→ PROBLEM TO WORK ON: Each entry must be given again exactly as it appears, with images excluded.

→ DATA PROVIDED:
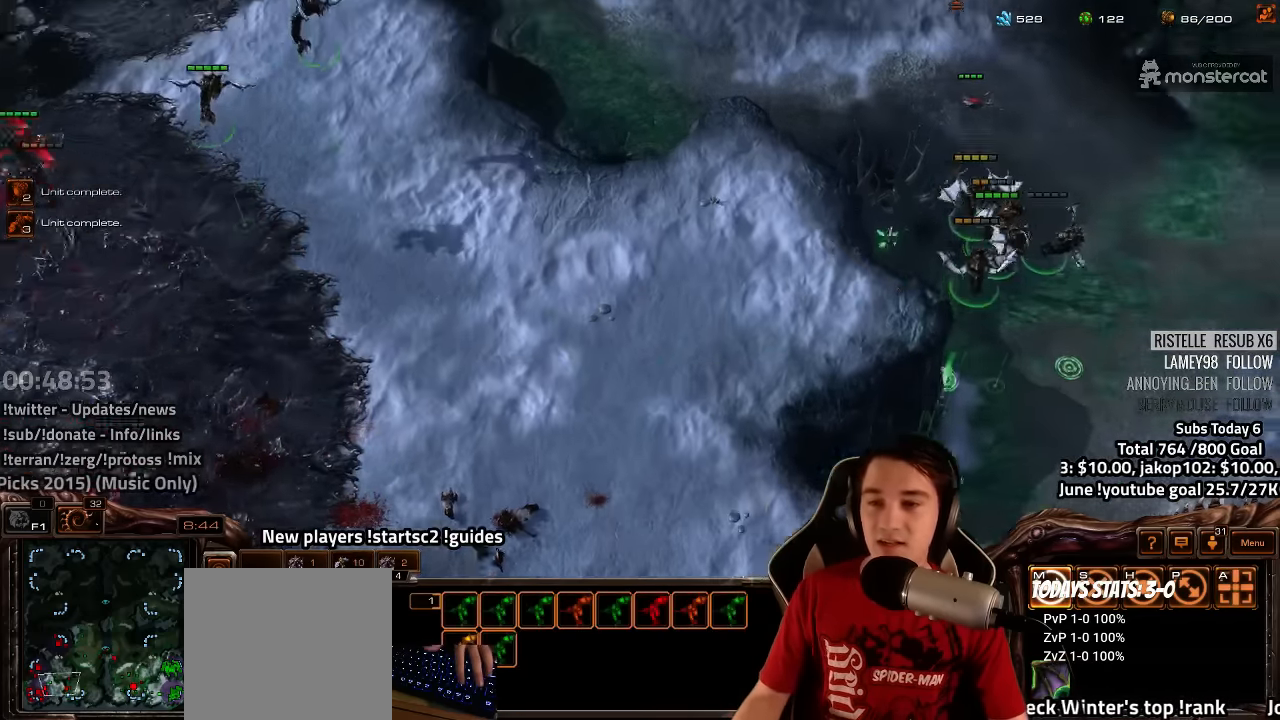
{"keys": [], "events": [[50, "ctrl", "up"], [316, "ctrl", "down"], [400, "3", "down"], [483, "3", "up"], [483, "ctrl", "up"]]}
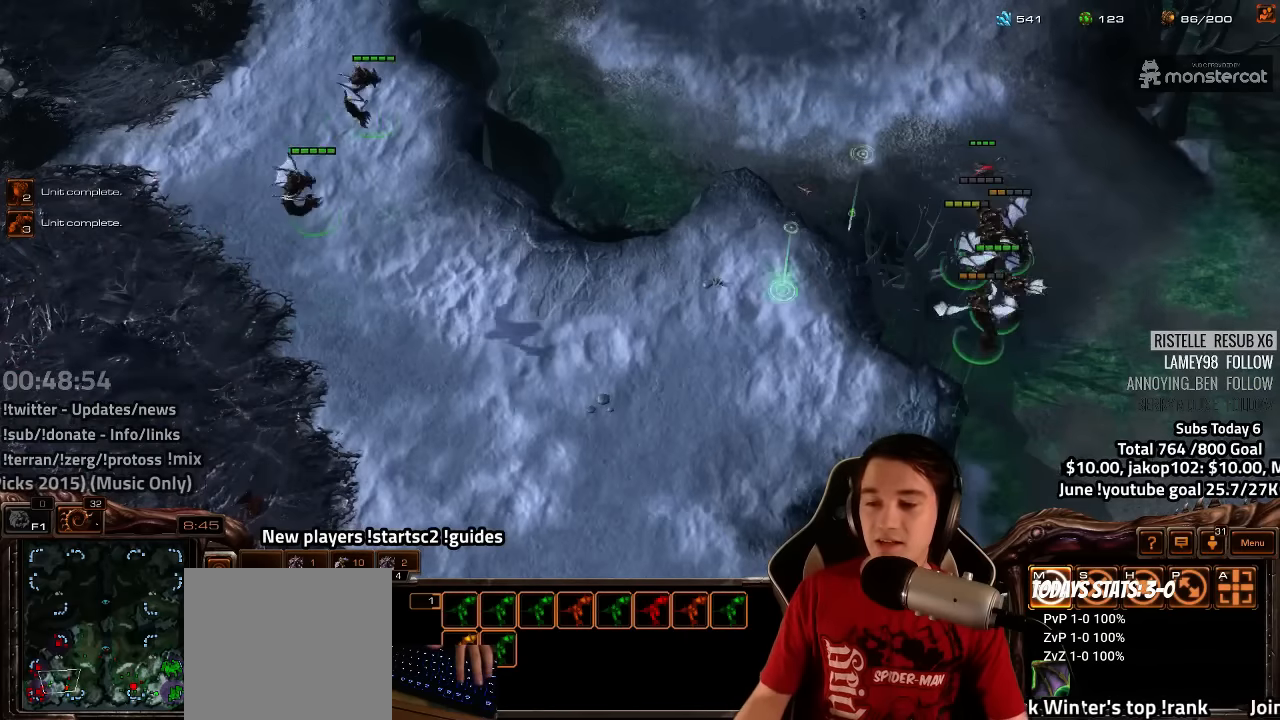
{"keys": ["3", "ctrl"], "events": [[400, "ctrl", "down"], [433, "3", "down"]]}
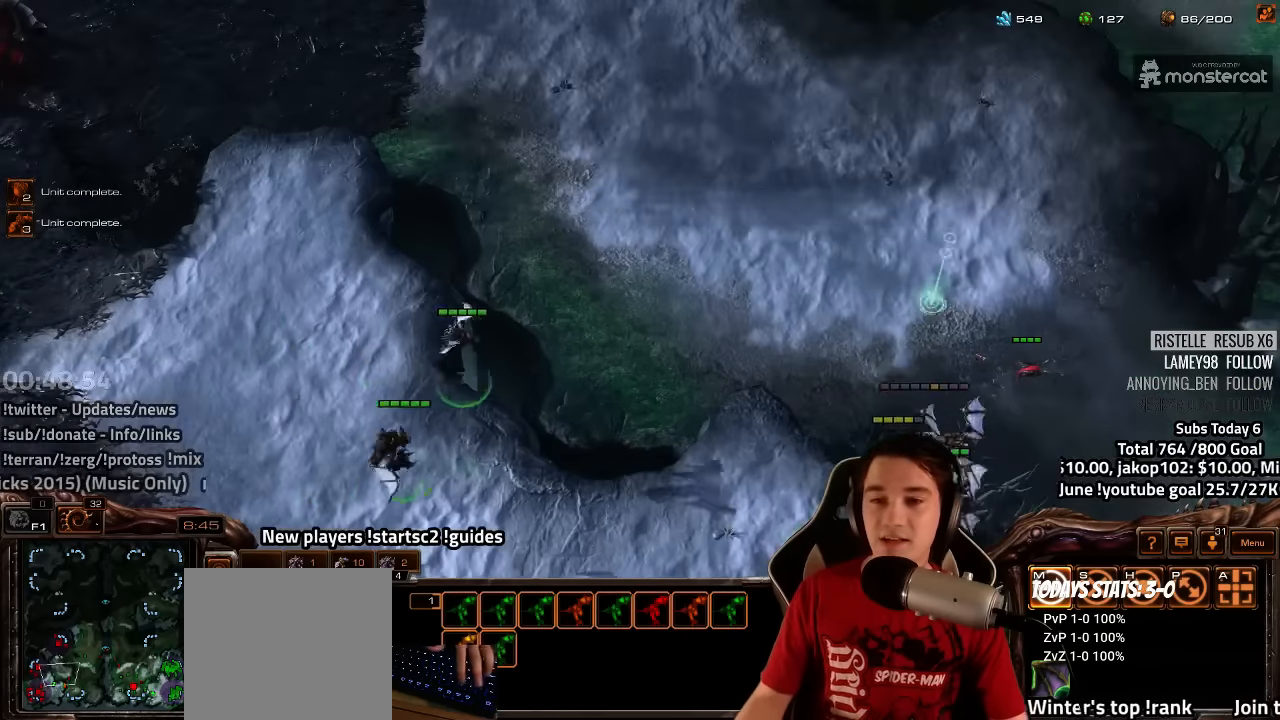
{"keys": [], "events": [[16, "3", "up"], [50, "ctrl", "up"]]}
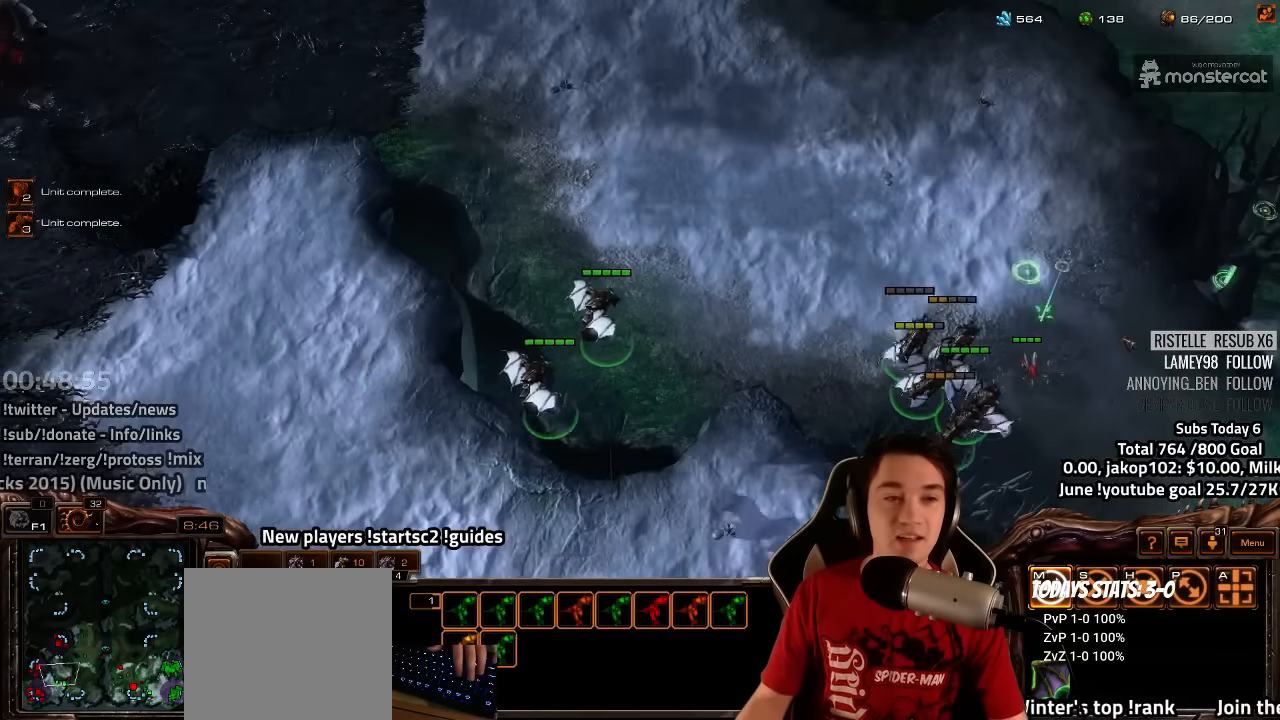
{"keys": [], "events": [[250, "a", "down"], [333, "a", "up"], [433, "a", "down"], [500, "a", "up"]]}
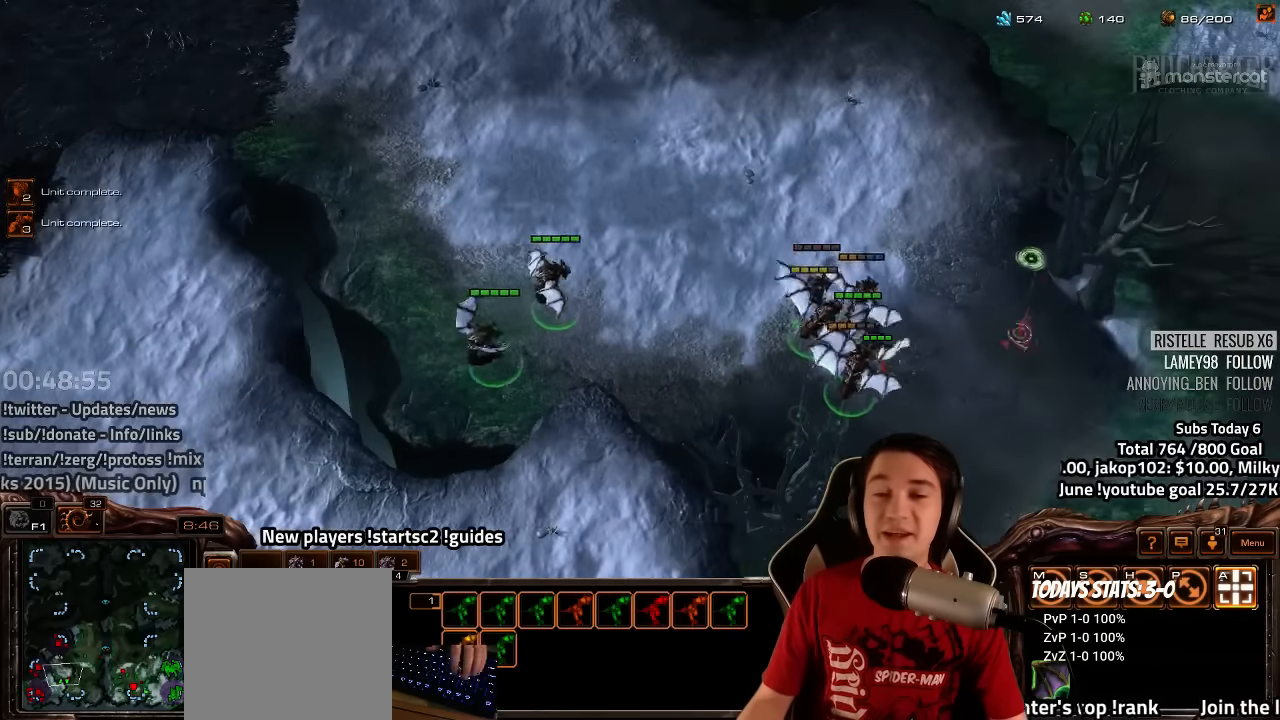
{"keys": ["3", "ctrl"], "events": [[150, "3", "down"], [200, "3", "up"], [416, "ctrl", "down"], [466, "3", "down"]]}
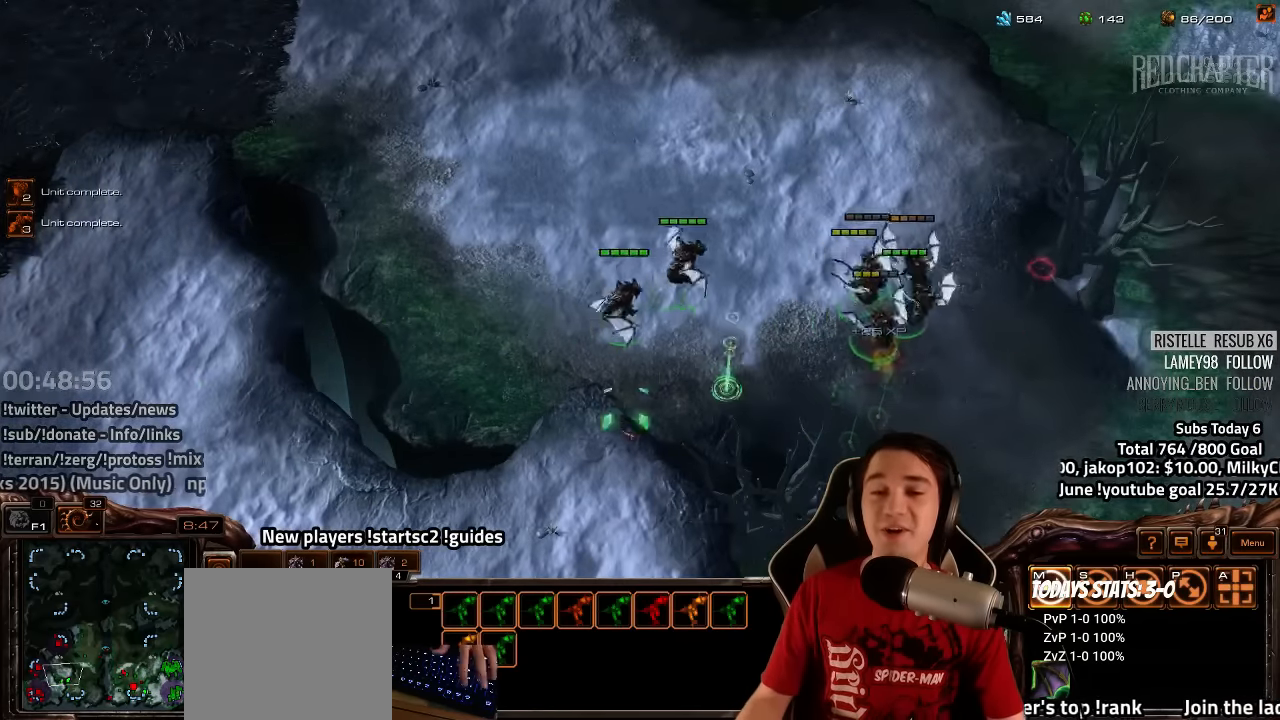
{"keys": [], "events": [[50, "3", "up"], [133, "ctrl", "up"]]}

→ YOUR RESPONSE:
{"keys": [], "events": [[50, "ctrl", "up"], [316, "ctrl", "down"], [400, "3", "down"], [483, "3", "up"], [483, "ctrl", "up"]]}
{"keys": ["3", "ctrl"], "events": [[400, "ctrl", "down"], [433, "3", "down"]]}
{"keys": [], "events": [[16, "3", "up"], [50, "ctrl", "up"]]}
{"keys": [], "events": [[250, "a", "down"], [333, "a", "up"], [433, "a", "down"], [500, "a", "up"]]}
{"keys": ["3", "ctrl"], "events": [[150, "3", "down"], [200, "3", "up"], [416, "ctrl", "down"], [466, "3", "down"]]}
{"keys": [], "events": [[50, "3", "up"], [133, "ctrl", "up"]]}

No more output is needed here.